/---
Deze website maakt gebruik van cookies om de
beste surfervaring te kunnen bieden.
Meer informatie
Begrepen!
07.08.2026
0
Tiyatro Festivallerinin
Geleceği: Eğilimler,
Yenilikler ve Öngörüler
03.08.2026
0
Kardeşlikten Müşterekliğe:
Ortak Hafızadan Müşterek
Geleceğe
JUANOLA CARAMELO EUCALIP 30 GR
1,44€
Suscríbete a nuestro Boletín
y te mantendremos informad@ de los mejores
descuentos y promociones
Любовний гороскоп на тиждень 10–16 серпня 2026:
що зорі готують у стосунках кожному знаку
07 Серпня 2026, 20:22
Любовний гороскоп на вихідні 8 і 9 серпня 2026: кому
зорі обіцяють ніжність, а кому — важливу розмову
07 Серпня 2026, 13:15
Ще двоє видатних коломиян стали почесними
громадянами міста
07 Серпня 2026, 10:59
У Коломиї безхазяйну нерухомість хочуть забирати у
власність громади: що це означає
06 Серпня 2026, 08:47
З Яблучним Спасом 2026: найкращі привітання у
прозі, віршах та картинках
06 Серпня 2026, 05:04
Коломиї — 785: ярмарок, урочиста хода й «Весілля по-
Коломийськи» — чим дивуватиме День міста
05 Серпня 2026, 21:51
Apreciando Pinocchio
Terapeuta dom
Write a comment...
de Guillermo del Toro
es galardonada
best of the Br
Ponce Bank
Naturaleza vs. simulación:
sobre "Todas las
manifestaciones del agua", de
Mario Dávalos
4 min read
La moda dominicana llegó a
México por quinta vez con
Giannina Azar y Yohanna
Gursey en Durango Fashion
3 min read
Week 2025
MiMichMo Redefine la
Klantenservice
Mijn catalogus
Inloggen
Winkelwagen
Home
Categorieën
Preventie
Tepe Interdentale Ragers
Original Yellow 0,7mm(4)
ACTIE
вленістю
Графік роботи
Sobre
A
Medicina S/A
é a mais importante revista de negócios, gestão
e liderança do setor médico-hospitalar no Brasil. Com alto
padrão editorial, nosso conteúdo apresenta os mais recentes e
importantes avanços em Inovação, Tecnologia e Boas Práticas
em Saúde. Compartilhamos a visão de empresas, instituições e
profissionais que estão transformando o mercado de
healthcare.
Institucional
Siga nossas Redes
\---
*WHAT TO WORK ON:*
Go through the entries above and copy every line containing "зорі".

*OUTPUT:*
що зорі готують у стосунках кожному знаку
зорі обіцяють ніжність, а кому — важливу розмову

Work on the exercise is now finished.